For more on the divine and ecclesiastical apsects of the Mosaic Law, and to understand why some civil and ecclesiastical aspects of the Mosaic Law no longer apply, while the moral aspects are immutable, I recommend the following article:

CATHOLIC ENCYCLOPEDIA: Moral Aspect of Divine Law

Here’s an excerpt:
The Divine Law of the Old Testament, or the Mosaic Law, is commonly divided into civil, ceremonial, and moral precepts. The civil legislation regulated the relations of the people of God among themselves and with their neighbours; the ceremonial regulated matters of religion and the worship of God; the moral was a Divine code of ethics.

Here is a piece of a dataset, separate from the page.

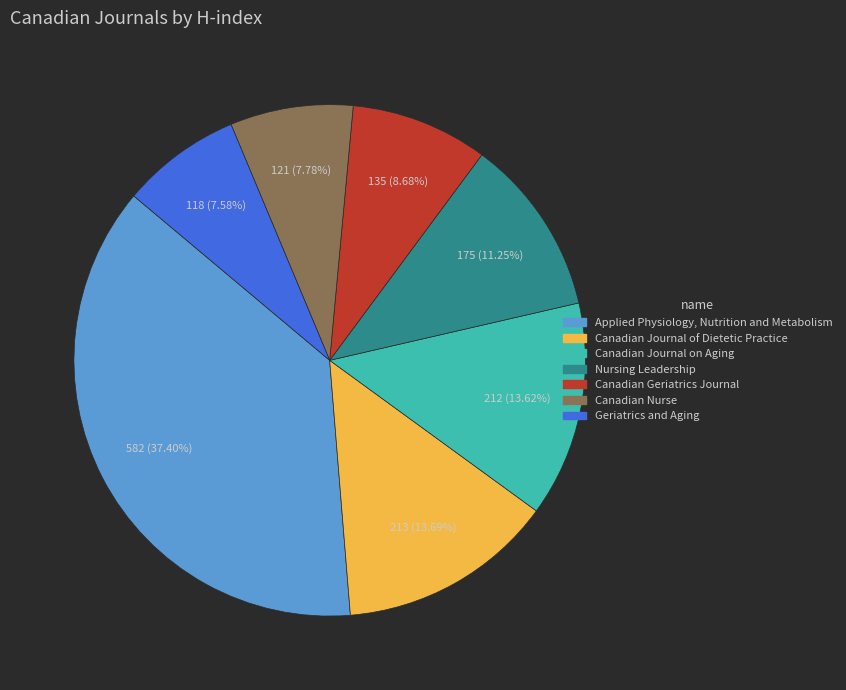

Count the number of slices in the pie.

7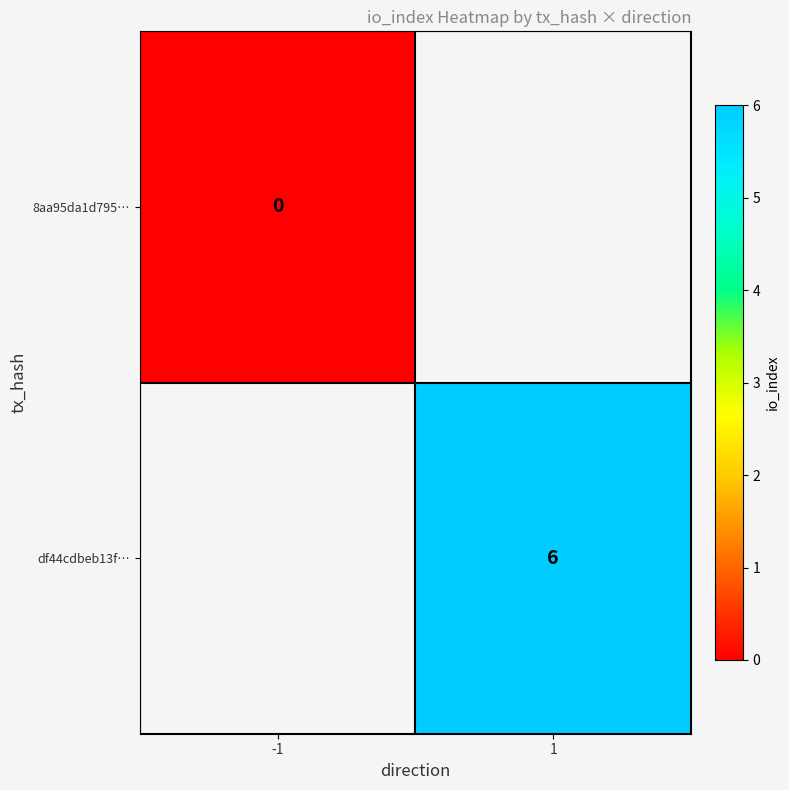

How many categories are shown in the chart?

2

… all the precepts of the Decalogue are also precepts of the natural law

… Because the code of morality which we have in the Old Testament was inspired by God and imposed by Him on His people, it follows that there is nothing in it that is immoral or wrong. It was indeed imperfect, if it be compared with the higher morality of the Gospel, but, for all that, it contained nothing that is blameworthy. It was suited to the low stage of civilization to which the Israelites had at the time attained; the severe punishments which it prescribed for transgressors were necessary to bend the stiff necks of a rude people; the temporal rewards held out to those who observed the law were adapted to an unspiritual and carnal race.

… It has always been freely admitted by Christians that the Mosaic Law is an imperfect institution; still Christ came not to destroy it but to fulfil and perfect it. We must bear in mind that God, the Creator and Lord of all things, and the Supreme Judge of the world, can do and command things which man the creature is not authorized to do or command. On this principle we may account for and defend the command given by God to exterminate certain nations, and the permission given by Him to the Israelites to spoil the Egyptians. The tribes of Chanaan richly deserved the fate to which they were condemned by God; and if there were innocent people among the guilty, God is the absolute Lord of life and death, and He commits no injustice when He takes away what He has given. Besides, He can make up by gifts of a higher order in another life for sufferings which have been patiently endured in this life.

… Christ is the author of the New Law. He claimed and exercised supreme legislative authority in spiritual matters from the beginning of His public life until His Ascension into heaven. In Him the Old Law had its fulfilment and attained its chief purpose. The civil legislation of Moses had for its object to form and preserve a peculiar people for the worship of the one true God, and to prepare the way for the coming of the Messias who was to be born of the seed of Abraham. The new Kingdom of God which Christ founded was not confined to a single nation, it embraced all the nations of the earth, and when the new Israel was constituted, the old Israel with its separatist law became antiquated; it had fulfilled its mission. The ceremonial laws of Moses were types and figures of the purer, more spiritual, and more efficacious sacrifice and sacraments of the New Law, and when these were instituted the former lost their meaning and value. By the death of Christ on the Cross the New Covenant was sealed, and the Old was abrogated, but until the Gospel had been preached and duly promulgated, out of deference to Jewish prejudices, and out of respect for ordinances, which after all were Divine, those who wished to do so were at liberty to conform to the practices of the Mosaic Law. When the Gospel had been duly promulgated the civil and ceremonial precepts of the Law of Moses became not only useless, but false and superstitious, and thus forbidden.

It was otherwise with the moral precepts of the Mosaic Law. The Master expressly taught that the observance of these, inasmuch as they are prescribed by nature herself, is necessary for salvation — “If thou wouldst enter into life keep the commandments”, — those well-known precepts of the Decalogue.

… The Catholic Church by virtue of the commission given to her by Christ is the Divinely constituted interpreter of the Divine Law of both the Old and the New Testament.